Bee-keeping might seem like a trivial activity in the current economy and that is the reason you don’t hear so much about it. But make no mistake: if the bee hives disappear due to CDS, the varroa mite or usage of hi-tech herbicides, it is a problem on a world scale that can hardly be overrated. As I stated at the beginning of this article, bees are used for the fertilization of all kinds of crops, whether it is in green house agriculture or open field agriculture.

If crop yields become smaller due to insufficient fertilization this will not only lead to higher food and commodity prices, but to human starvation, international wars and other effects.

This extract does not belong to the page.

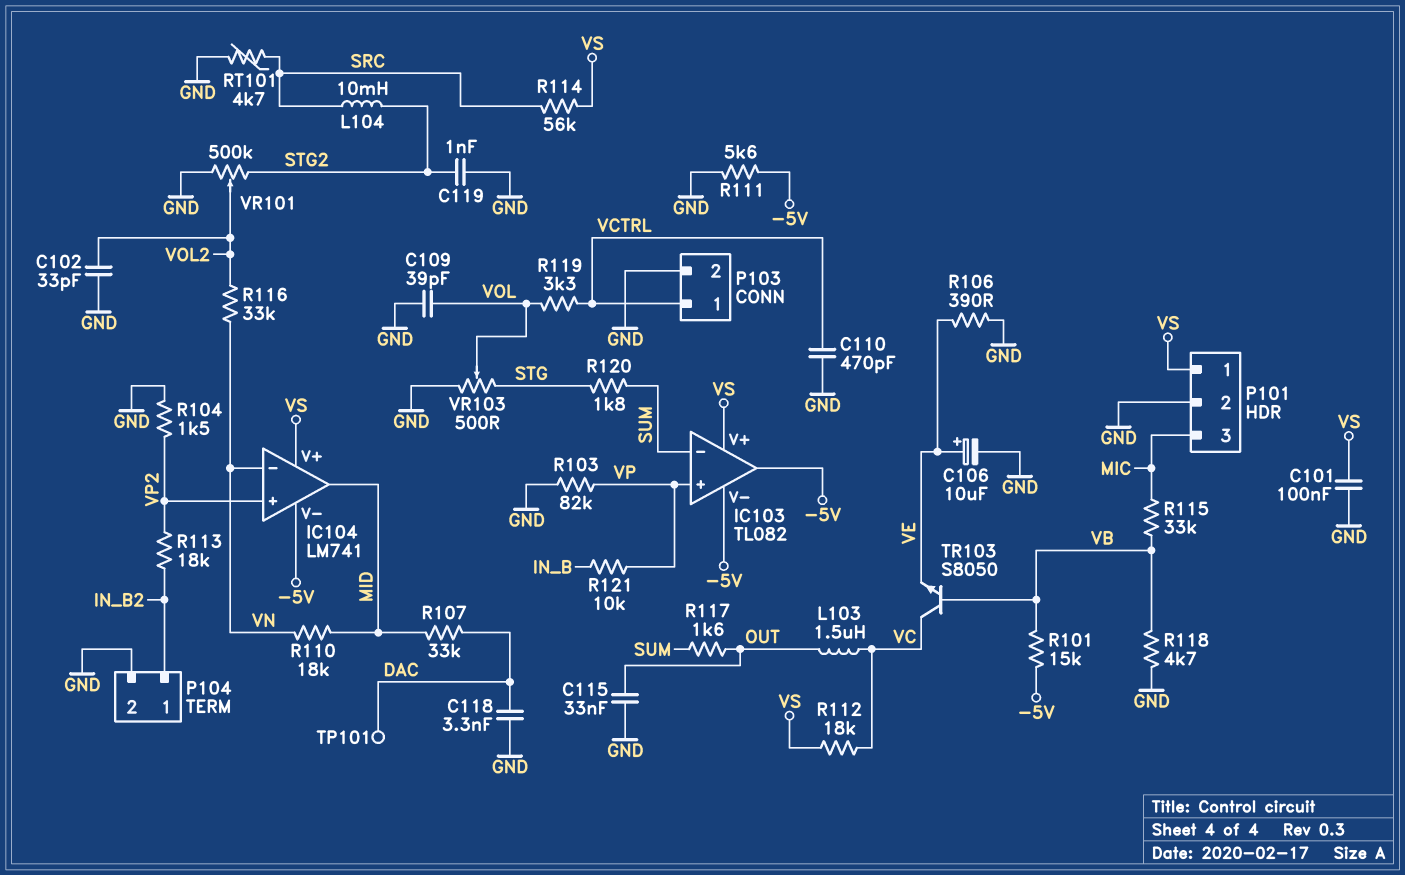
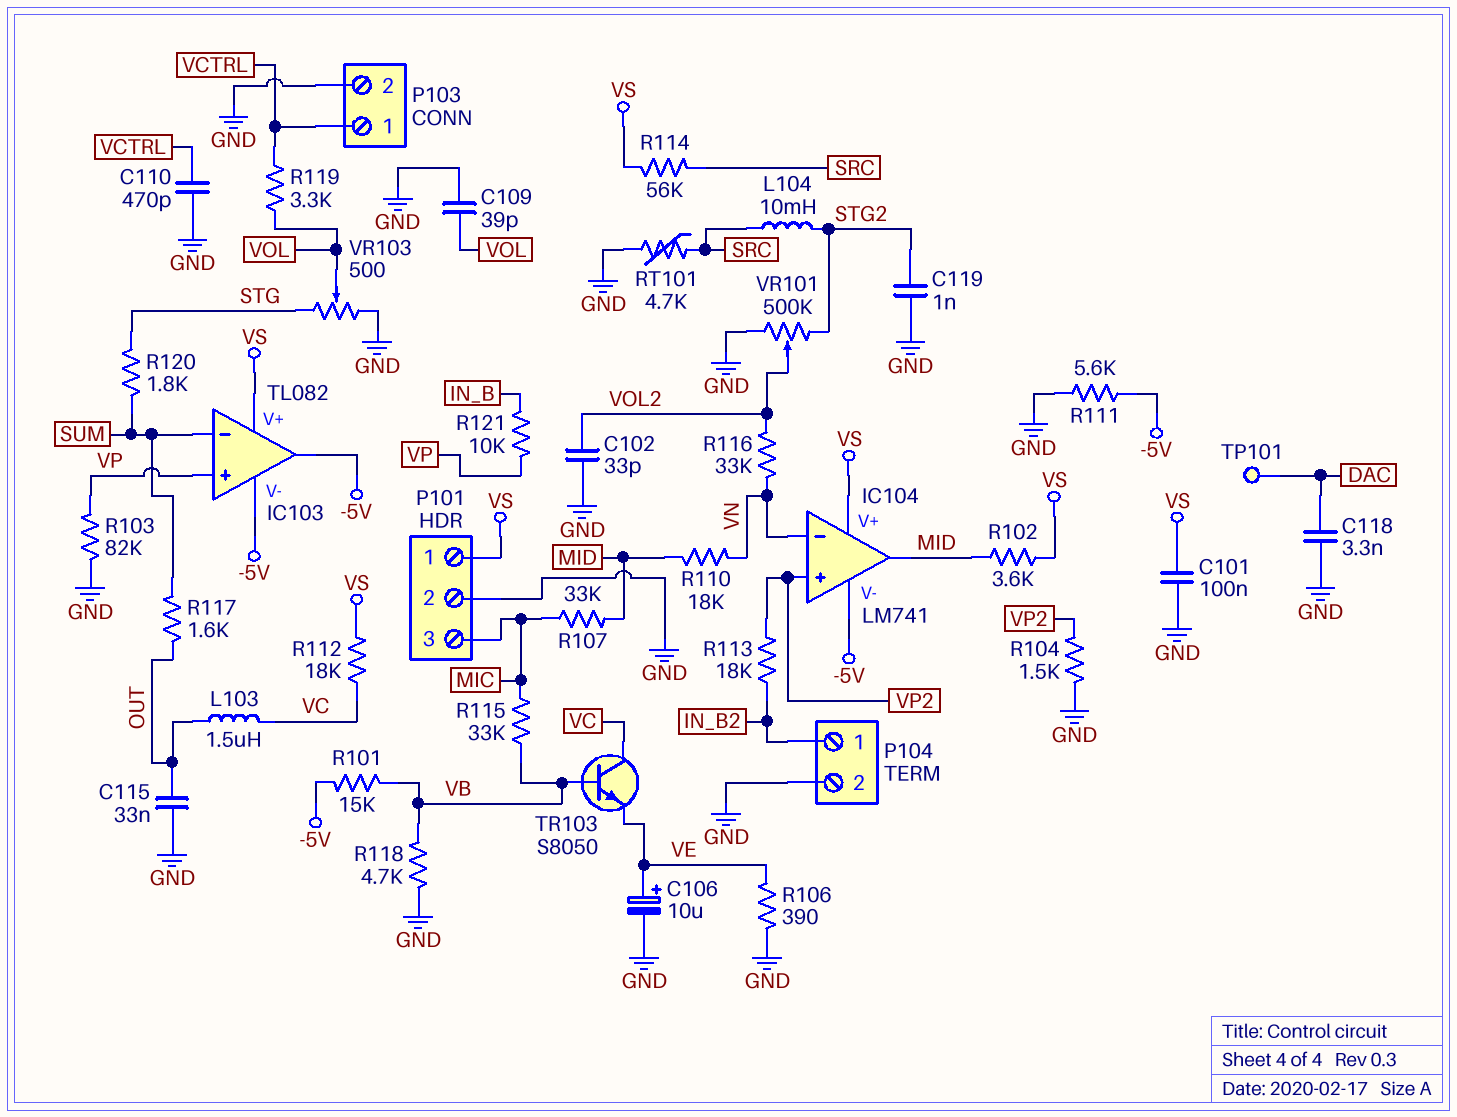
R102: none -> 3.6k (MID, VS)
R107: 33k (DAC, MID) -> 33k (MIC, MID)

And to show the significance of the problem, here are some statistics. The investigation of the Dutch Center of Bee Research (NCB) and their sister institutions took place in four important bee-keeping countries: Netherlands, Poland, Belgium and Turkey

The numbers of bee hives in 4 investigated countries - figures courtesy of  NCB

Bee mortality in winter 2009-2010 in 4 investigated countries - figures courtesy of  NCB
You can see in the data that the bee mortality in these countries was (with an exception for Turkey) between 17% and 27% in winter and the dissappearance of bee hives (CDS) was between 6% and 13%. Those are very disturbing figures.

For The Netherlands the slow disappearance of the honey bee is an extremely challenging development.

The Netherlands only produces 1,4 mln tons of wheat, 11 mln tons of corn, 7 mln tons of potatoes, 4.5 mln tons of vegetables and several mln tons of fruit (figures according to CBS (Central Bureau of Statistics)). And almost all these crops need the honeybee for fertilization.

Unfortunately the causes for bee mortality, except for the varroa mite, are subject to further investigation and cause for heated discussions between a.o. university investigators, the herbicide industry and the bee-keeping society. There are no clear reasons yet that can explain the current extra mortality under bee hives that originated from the year 2000, but the finger is often pointed at the herbicide industry. Without rocksolid proof, however, those claims don't stand a chance.